The popular topic model, Latent Dirichlet Allocation (LDA), which when used to extract topics from a corpus, returns different topics with different probability distributions over the dictionary words.
Whereas Latent Semantic Indexing (LSI) gives the same topics and same distributions after every iteration.
In reality LDA is widely used to extract topics. How does LDA maintain consistency if it returns different topic distribution every time a classification is made?
Consider this simple example. A sample of documents are taken where D represents a document:
D1: Linear Algebra techniques for dimensionality reduction
D2: dimensionality reduction of a sample database
D3: An introduction to linear algebra
D4: Measure of similarity and dissimilarity of different web documents
D5: Classification of data using database sample
D6: overfitting due lack of representative samples
D7: handling overfitting in descision tree
D8: proximity measure for web documents
D9: introduction to web query classification
D10: classification using LSI
Each line represents a document. On the above corpus the LDA model is used to generate the topics from the document. Gensim is used for LDA, batch LDA is performed where number of topics chosen are 4 and number of passes are 20.
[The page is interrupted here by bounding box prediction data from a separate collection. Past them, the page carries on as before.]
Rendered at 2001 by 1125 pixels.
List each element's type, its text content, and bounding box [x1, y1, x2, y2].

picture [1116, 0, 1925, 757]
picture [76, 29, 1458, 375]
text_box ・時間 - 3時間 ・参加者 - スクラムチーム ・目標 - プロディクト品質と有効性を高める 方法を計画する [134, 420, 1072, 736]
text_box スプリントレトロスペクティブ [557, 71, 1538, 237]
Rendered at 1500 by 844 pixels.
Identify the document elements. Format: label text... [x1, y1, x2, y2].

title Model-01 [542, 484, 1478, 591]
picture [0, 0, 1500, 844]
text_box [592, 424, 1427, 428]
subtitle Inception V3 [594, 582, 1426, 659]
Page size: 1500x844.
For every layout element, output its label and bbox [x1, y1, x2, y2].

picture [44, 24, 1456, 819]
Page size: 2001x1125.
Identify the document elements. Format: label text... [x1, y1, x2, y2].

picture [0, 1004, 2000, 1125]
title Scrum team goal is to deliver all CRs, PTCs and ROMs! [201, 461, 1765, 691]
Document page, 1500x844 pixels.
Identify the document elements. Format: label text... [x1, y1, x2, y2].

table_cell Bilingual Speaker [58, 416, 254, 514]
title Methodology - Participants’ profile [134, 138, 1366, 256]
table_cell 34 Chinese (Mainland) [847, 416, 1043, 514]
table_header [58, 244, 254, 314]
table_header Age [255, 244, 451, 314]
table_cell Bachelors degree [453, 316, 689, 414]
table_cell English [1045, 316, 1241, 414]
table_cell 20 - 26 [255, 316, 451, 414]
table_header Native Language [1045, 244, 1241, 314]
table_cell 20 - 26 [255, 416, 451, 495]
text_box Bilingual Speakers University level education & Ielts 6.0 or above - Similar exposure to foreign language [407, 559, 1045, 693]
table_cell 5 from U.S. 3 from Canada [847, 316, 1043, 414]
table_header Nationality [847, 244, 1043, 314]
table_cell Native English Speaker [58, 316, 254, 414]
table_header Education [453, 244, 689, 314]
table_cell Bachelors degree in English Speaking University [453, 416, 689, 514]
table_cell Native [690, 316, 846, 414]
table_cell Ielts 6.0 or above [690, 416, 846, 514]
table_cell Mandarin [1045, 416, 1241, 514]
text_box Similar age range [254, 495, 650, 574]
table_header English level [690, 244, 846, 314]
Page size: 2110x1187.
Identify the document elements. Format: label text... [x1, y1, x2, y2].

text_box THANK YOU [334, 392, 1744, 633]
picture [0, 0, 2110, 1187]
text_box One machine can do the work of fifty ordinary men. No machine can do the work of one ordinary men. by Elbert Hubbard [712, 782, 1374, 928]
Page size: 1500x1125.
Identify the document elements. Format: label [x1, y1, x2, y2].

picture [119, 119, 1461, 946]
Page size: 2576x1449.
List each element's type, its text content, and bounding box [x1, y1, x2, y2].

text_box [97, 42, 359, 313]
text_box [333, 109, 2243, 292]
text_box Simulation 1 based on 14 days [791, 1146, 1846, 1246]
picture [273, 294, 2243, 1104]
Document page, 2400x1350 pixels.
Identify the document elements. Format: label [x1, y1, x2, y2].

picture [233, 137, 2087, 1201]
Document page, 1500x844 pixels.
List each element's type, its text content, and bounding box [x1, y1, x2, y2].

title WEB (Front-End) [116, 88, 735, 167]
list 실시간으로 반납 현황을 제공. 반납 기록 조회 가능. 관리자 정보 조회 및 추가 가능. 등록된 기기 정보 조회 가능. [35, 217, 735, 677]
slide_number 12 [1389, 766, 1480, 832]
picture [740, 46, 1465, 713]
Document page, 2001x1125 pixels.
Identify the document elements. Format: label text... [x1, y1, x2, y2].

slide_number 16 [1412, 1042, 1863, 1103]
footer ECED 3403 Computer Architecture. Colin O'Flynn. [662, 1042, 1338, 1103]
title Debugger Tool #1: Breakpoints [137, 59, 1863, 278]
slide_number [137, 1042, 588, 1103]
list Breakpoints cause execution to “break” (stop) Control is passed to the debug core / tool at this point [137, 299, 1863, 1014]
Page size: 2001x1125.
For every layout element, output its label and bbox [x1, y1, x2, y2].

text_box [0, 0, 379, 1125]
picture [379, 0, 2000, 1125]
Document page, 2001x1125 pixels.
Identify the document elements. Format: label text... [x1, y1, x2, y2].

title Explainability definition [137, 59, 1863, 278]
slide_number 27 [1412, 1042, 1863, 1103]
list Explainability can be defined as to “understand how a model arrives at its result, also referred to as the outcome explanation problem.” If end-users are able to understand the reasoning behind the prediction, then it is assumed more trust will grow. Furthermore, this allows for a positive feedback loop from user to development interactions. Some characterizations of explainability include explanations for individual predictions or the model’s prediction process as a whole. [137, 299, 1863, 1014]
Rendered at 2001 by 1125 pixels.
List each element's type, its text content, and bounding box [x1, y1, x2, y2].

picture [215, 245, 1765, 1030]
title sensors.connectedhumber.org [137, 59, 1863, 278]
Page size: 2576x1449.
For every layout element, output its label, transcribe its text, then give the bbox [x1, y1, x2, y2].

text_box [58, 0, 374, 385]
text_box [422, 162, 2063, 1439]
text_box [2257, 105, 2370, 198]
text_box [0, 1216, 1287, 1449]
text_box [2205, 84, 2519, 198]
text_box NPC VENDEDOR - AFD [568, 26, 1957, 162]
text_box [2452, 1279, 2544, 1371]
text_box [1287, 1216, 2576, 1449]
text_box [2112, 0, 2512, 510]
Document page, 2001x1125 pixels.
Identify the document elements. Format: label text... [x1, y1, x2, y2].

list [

Now on the original corpus the batch LDA is performed and the topics generated after 20 passes are:
topic #0: 0.045*query + 0.043*introduction + 0.042*similarity + 0.042*different + 0.041*reduction + 0.040*handling + 0.039*techniques + 0.039*dimensionality + 0.039*web + 0.039*using
topic #1: 0.043*tree + 0.042*lack + 0.041*reduction + 0.040*measure + 0.040*descision + 0.039*documents + 0.039*overfitting + 0.038*algebra + 0.038*proximity + 0.038*query
topic #2: 0.043*reduction + 0.043*data + 0.042*proximity + 0.041*linear + 0.040*database + 0.040*samples + 0.040*overfitting + 0.039*lsi + 0.039*introduction + 0.039*using
topic #3: 0.046*lsi + 0.045*query + 0.043*samples + 0.040*linear + 0.040*similarity + 0.039*classification + 0.039*algebra + 0.039*documents + 0.038*handling + 0.037*sample
Now batch LDA is performed on the same original corpus again and the topics generated in that case are:
topic #0: 0.041*data + 0.041*descision + 0.041*linear + 0.041*techniques + 0.040*dimensionality + 0.040*dissimilarity + 0.040*database + 0.040*reduction + 0.039*documents + 0.038*proximity
topic #1: 0.042*dissimilarity + 0.041*documents + 0.041*dimensionality + 0.040*tree + 0.040*proximity + 0.040*different + 0.038*descision + 0.038*algebra + 0.038*similarity + 0.038*techniques
topic #2: 0.043*proximity + 0.042*data + 0.041*database + 0.041*different + 0.041*tree + 0.040*techniques + 0.040*linear + 0.039*classification + 0.038*measure + 0.038*representative
topic #3: 0.043*similarity + 0.042*documents + 0.041*algebra + 0.041*web + 0.040*proximity + 0.040*handling + 0.039*dissimilarity + 0.038*representative + 0.038*tree + 0.038*measure
The word distribution in each topic is not same in both the cases. In fact, the word distribution is never the same.
So how does LDA work effectively if it doesn't have the same word distribution in its topics like LSI?